• [SUPPLIED TEXT]:
Hefner not only couldn’t deal with what he’d done to women. He pulled a common misogynist trick and tried to blame women for exactly what he’d done through pornography.
“`One of the unintended by-products of the women’s movement is the association of the erotic impulse with wanting to hurt somebody,'” [Hefner said].
You might be thinking, What’s so wrong about pornography? What’s the big deal? It’s everywhere, so “people” must be okay with it, right? Sexism is entrenched in our society. It’s everywhere. That doesn’t make it okay.
Catharine MacKinnon’s 2017 book Butterfly Politics presents talks she’s given over the past four decades, including on pornography. Some feminist ideas in the book took off and permeated society, and others haven’t yet. She makes the case for societal change analogous to the “butterfly effect” based on Konrad Lorenz’s 1972 mathematical models. A butterfly flapping its wings in the right place at the right time can set off a tornado thousands of miles away.
MacKinnon’s theories about law and sexual harassment informed the watershed Title IX case Alexander v. Yale, which established in the 1970s that the civil rights law known as Title IX should protect students from sexual harassment. No one today publicly supports the right of professors to demand sex from students in order to get a good grade.
For decades, MacKinnon and Andrea Dworkin and others have been arguing that people should be able to sue pornography creators and distributors for civil rights violations, and win if they could show that they were harmed by it. Pornography “is integral to a sexist society in which the second-class status of women is sexually enjoyed,” she wrote in 1985.
The Hefner obituary describes him as a big supporter of civil rights. Clearly that support didn’t extend to women’s civil rights.MacKinnon cites multiple studies showing that pornography does, indeed, harm. It increases the likelihood that someone with a proclivity toward abuse will be abusive. Pornography also harms the women you see in the photos. MacKinnon represented Linda Marchiano, better known as “Linda Lovelace,” featured in the 1970s pornographic hit movie “Deep Throat.” Marchiano was held captive, tortured, and brutalized into making pornography. Other pornography “stars” report similar treatment. Some get coerced into it in other ways, through financial desperation in a sexist society, indoctrination through sexual abuse in childhood, or other means. Under those conditions, saying someone “consented” to make pornography is meaningless.
Consent needs to be taken out of law’s treatment of pornography, sexual assault, and sex trafficking, MacKinnon long has argued. Let’s focus instead on coercion. “Sexual assault is a physical assault of a sexual nature based on coercion,” she said in a recent talk at the University of California, Berkeley’s Center for Law and Social Policy.
Which brings us to the current trend toward “affirmative consent” on college campuses. California law requires mutual consent as the standard for legal sexual contact on campuses. That concept is “groping in the right direction,” MacKinnon said. After all, “yes means yes” is a huge improvement over “no means yes.” But until we talk about the circumstances of coercion, we can’t understand why sometimes sex is an assault even if someone “consents.” Coercion can involve drugs, alcohol, abuse of power in a hierarchical society that systemically disadvantages women financially and politically, or sexist socialization, to name a few versions.
The current uproar under Title IX about sexual assaults on campuses is helping more people see that coercive sex is rape. Enough political butterflies are flapping their wings to help shift society’s definition of sex toward a healthier, mutually beneficial model.
Judging by the Hefner obituaries and the massively lucrative online pornography industry, we’re still waiting for the right butterfly flap to change the way we deal with pornography.

• [EXTRACTED ENTRIES]:
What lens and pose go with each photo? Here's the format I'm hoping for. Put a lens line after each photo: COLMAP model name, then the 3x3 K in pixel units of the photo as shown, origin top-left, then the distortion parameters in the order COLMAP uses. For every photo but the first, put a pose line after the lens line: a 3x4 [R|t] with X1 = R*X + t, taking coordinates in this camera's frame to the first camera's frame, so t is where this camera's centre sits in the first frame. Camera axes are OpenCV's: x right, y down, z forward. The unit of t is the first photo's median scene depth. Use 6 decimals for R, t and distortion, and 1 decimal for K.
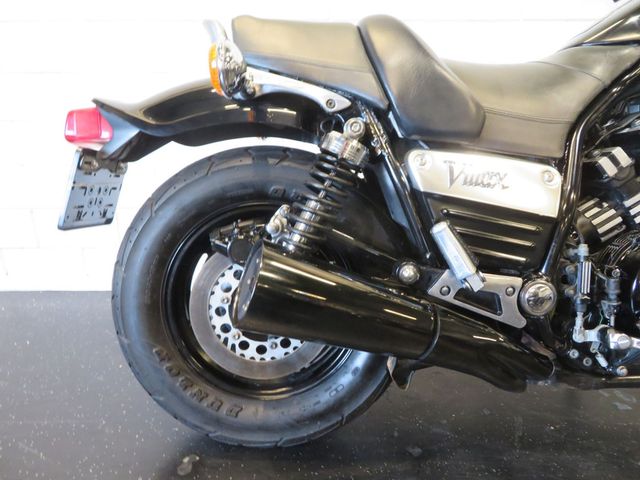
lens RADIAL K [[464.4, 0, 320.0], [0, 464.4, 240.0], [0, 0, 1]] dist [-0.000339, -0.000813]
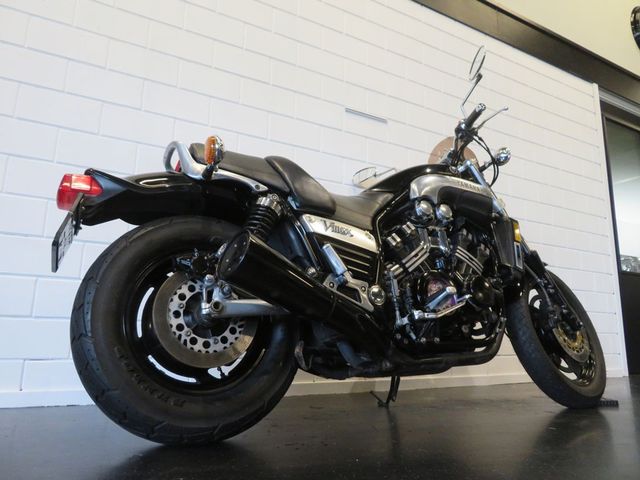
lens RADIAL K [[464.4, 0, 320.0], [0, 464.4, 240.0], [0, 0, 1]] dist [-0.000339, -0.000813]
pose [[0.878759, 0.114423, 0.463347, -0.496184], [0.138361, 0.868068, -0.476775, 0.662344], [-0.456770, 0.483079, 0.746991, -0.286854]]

==

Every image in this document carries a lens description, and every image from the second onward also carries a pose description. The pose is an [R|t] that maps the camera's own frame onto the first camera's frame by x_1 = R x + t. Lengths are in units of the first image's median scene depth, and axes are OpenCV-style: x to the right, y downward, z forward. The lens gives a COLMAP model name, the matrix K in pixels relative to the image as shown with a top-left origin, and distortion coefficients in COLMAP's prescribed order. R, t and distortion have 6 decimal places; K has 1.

• [WHAT YOU ARE ASKED TO DO]: Rewrite the stretch of the piece on Hefner and pornography from "You might be" through "make it okay.", swapping "entrenched" for "embedded".

• [RESPONSE TO THIS TASK]:
You might be thinking, What’s so wrong about pornography? What’s the big deal? It’s everywhere, so “people” must be okay with it, right? Sexism is embedded in our society. It’s everywhere. That doesn’t make it okay.